• [Prompt]
Starting at the line containing "left shoulder: (2089, 591)" and ending at the line containing "right wrist: (439, 662)", print every line of the material below exactly, both ends included, and stop there.

————————

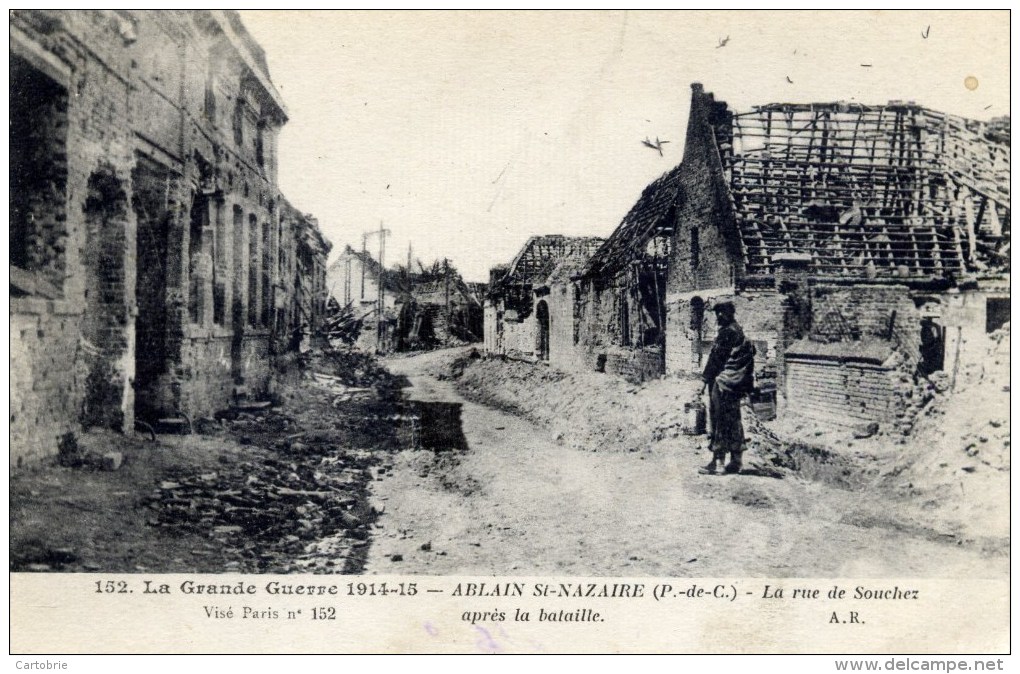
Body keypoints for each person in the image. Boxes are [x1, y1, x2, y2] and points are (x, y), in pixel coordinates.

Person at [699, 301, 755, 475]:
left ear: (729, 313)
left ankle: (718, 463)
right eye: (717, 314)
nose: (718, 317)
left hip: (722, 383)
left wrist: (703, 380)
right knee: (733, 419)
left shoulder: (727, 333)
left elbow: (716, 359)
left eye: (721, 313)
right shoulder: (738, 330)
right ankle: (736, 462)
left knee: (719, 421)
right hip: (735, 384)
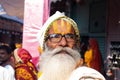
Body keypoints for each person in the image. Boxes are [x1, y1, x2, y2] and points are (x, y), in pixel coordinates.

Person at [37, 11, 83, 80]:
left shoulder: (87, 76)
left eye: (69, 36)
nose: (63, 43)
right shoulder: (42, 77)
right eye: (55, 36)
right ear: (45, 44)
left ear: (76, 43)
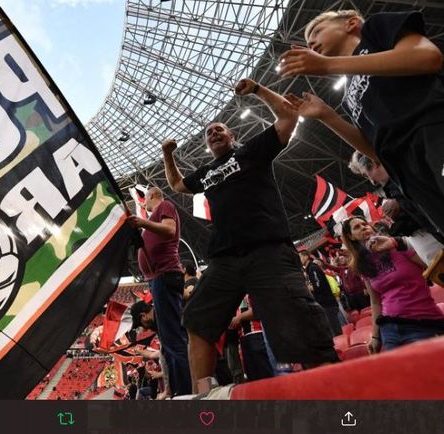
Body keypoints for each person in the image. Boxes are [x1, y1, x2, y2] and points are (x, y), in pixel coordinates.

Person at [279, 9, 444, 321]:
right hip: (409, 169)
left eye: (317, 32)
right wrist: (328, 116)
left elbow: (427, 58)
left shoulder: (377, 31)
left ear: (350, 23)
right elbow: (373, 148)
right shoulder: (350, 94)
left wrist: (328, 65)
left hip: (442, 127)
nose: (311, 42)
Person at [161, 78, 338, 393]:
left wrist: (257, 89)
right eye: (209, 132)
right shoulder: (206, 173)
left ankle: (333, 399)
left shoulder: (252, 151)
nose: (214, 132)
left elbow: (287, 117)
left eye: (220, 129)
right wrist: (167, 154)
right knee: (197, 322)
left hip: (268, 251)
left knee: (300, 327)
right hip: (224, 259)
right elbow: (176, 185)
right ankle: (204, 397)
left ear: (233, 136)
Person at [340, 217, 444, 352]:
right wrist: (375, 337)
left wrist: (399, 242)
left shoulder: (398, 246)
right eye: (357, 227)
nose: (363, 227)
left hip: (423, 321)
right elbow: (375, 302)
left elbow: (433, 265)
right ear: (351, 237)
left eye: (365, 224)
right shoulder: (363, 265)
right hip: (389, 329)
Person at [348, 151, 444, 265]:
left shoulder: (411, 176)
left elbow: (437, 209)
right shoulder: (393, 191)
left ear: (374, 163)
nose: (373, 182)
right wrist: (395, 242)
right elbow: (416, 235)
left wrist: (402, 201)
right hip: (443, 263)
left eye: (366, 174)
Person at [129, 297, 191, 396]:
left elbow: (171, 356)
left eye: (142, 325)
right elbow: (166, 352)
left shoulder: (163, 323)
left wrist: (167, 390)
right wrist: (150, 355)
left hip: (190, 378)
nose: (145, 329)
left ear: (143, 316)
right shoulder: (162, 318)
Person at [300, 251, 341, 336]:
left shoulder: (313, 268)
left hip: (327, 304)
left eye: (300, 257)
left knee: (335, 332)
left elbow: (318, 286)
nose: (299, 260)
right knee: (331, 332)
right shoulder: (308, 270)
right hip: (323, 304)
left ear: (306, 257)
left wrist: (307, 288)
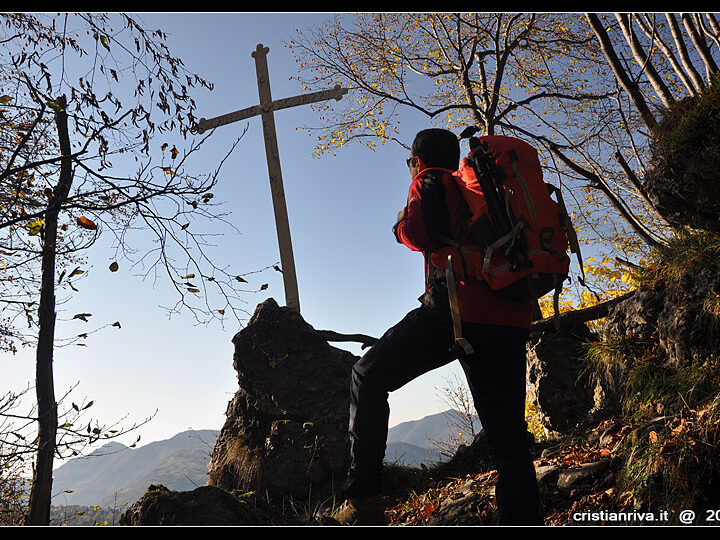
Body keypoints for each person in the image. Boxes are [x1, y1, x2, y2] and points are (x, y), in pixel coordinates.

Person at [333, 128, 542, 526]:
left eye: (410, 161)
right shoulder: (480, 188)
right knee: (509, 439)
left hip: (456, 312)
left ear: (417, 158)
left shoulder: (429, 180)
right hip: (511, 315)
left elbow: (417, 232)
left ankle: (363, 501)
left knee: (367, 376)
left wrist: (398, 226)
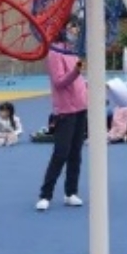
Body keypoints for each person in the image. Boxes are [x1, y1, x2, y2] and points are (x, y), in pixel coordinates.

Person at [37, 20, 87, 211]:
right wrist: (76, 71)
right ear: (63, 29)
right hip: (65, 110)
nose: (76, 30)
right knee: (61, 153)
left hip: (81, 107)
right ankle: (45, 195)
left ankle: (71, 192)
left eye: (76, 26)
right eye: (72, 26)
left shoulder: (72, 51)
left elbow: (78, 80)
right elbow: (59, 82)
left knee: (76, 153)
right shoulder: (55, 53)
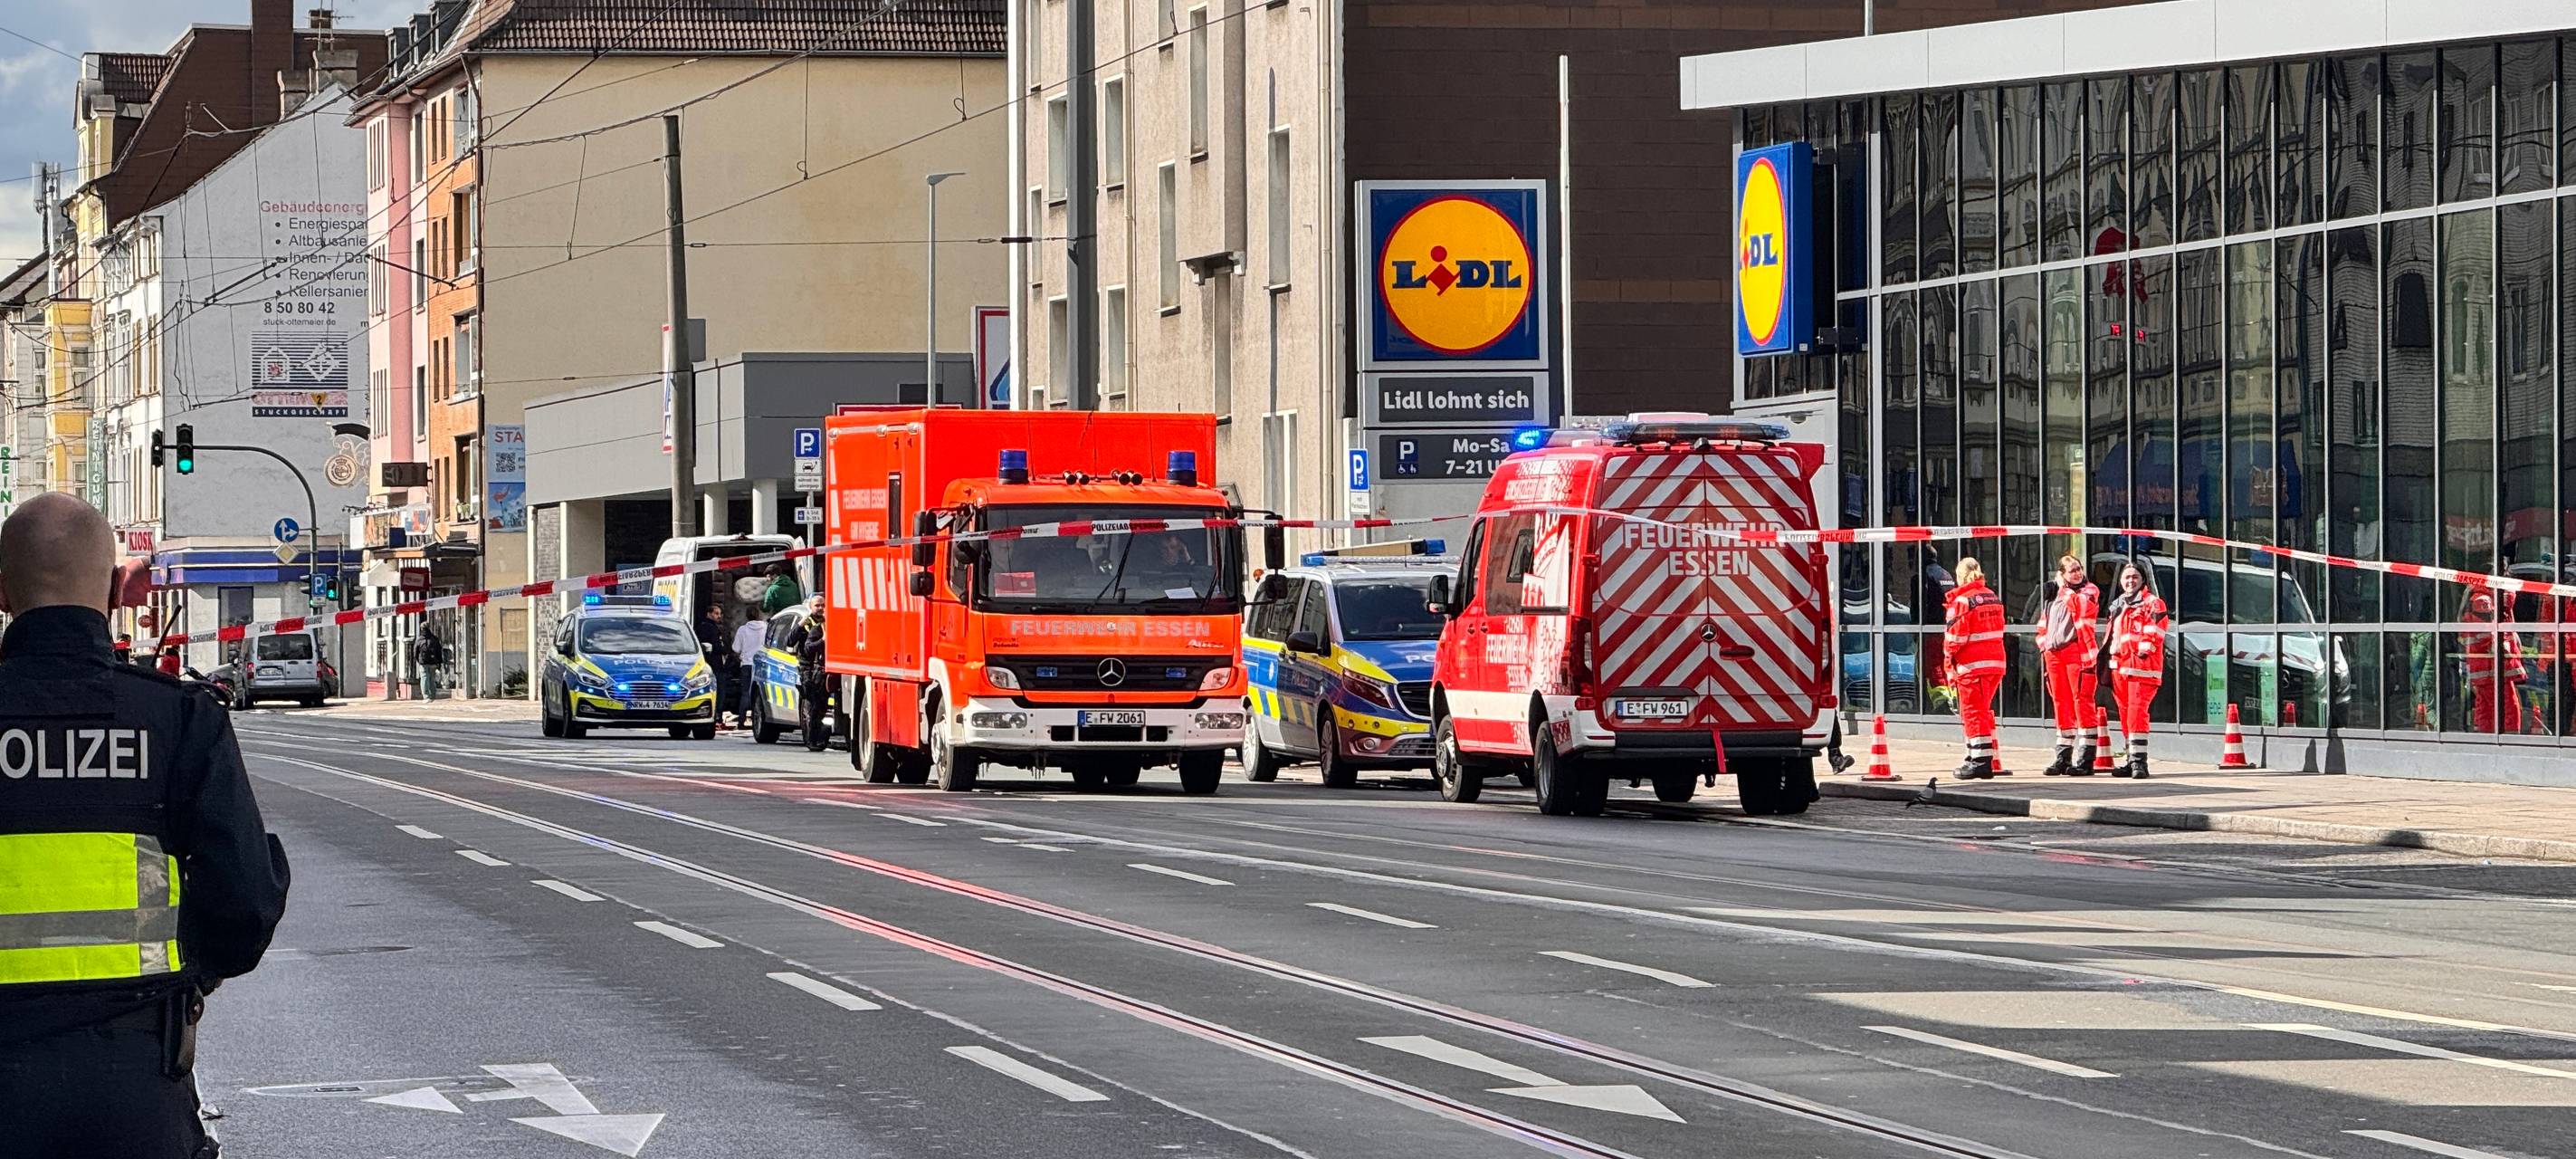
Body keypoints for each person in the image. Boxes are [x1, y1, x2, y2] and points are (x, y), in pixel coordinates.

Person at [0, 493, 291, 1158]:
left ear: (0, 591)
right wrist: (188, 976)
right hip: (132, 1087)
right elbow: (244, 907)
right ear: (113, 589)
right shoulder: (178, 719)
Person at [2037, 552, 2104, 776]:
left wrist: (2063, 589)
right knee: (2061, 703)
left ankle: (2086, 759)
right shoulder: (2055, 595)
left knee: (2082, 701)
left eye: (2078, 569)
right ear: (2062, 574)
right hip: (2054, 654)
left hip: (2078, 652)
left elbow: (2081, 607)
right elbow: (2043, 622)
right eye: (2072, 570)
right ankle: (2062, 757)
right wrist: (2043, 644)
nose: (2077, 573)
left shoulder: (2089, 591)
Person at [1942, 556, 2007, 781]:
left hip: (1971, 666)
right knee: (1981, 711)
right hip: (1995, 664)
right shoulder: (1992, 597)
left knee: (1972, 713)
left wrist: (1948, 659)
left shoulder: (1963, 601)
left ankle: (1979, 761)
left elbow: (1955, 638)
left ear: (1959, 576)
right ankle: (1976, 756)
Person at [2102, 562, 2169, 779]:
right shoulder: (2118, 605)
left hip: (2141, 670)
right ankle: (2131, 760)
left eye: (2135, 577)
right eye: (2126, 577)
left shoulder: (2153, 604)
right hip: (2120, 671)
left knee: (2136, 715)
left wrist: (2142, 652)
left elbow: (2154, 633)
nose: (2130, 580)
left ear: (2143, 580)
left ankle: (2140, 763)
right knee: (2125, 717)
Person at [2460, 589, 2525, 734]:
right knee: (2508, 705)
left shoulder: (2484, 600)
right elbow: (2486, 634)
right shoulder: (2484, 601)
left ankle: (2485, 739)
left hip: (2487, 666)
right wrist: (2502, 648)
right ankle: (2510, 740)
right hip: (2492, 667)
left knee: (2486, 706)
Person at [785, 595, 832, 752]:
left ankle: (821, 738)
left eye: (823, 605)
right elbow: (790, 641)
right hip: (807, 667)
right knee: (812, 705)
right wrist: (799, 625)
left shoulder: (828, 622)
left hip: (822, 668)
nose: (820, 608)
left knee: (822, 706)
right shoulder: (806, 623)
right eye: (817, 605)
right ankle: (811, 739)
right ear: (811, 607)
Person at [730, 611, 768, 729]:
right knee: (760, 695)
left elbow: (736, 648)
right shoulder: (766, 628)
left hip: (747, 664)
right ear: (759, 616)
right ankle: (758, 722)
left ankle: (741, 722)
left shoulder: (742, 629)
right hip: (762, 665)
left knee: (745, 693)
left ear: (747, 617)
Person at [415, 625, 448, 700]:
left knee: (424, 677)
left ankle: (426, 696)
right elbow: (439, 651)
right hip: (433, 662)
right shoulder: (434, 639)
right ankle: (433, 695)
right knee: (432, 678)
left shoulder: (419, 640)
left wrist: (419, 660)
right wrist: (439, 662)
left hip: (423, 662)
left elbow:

————————

• [Solution]
left shoulder: (2089, 591)
Person at [1942, 556, 2007, 781]:
left hip: (1971, 666)
right knee: (1981, 711)
right hip: (1995, 664)
right shoulder: (1992, 597)
left knee: (1972, 713)
left wrist: (1948, 659)
left shoulder: (1963, 601)
left ankle: (1979, 761)
left elbow: (1955, 638)
left ear: (1959, 576)
right ankle: (1976, 756)
Person at [2102, 562, 2169, 779]:
right shoulder: (2118, 605)
left hip: (2141, 670)
right ankle: (2131, 760)
left eye: (2135, 577)
right eye: (2126, 577)
left shoulder: (2153, 604)
right hip: (2120, 671)
left knee: (2136, 715)
left wrist: (2142, 652)
left elbow: (2154, 633)
nose: (2130, 580)
left ear: (2143, 580)
left ankle: (2140, 763)
right knee: (2125, 717)
Person at [2460, 589, 2525, 734]:
right knee: (2508, 705)
left shoulder: (2484, 600)
right elbow: (2486, 634)
right shoulder: (2484, 601)
left ankle: (2485, 739)
left hip: (2487, 666)
right wrist: (2502, 648)
right ankle: (2510, 740)
right hip: (2492, 667)
left knee: (2486, 706)
Person at [785, 595, 832, 752]:
left ankle: (821, 738)
left eye: (823, 605)
right elbow: (790, 641)
right hip: (807, 667)
right knee: (812, 705)
right wrist: (799, 625)
left shoulder: (828, 622)
left hip: (822, 668)
nose: (820, 608)
left knee: (822, 706)
right shoulder: (806, 623)
right eye: (817, 605)
right ankle: (811, 739)
right ear: (811, 607)
Person at [730, 611, 768, 729]:
right knee: (760, 695)
left elbow: (736, 648)
right shoulder: (766, 628)
left hip: (747, 664)
right ear: (759, 616)
right ankle: (758, 722)
left ankle: (741, 722)
left shoulder: (742, 629)
right hip: (762, 665)
left knee: (745, 693)
left ear: (747, 617)
Person at [415, 625, 448, 700]:
left knee: (424, 677)
left ankle: (426, 696)
right elbow: (439, 651)
right hip: (433, 662)
right shoulder: (434, 639)
right ankle: (433, 695)
right knee: (432, 678)
left shoulder: (419, 640)
left wrist: (419, 660)
right wrist: (439, 662)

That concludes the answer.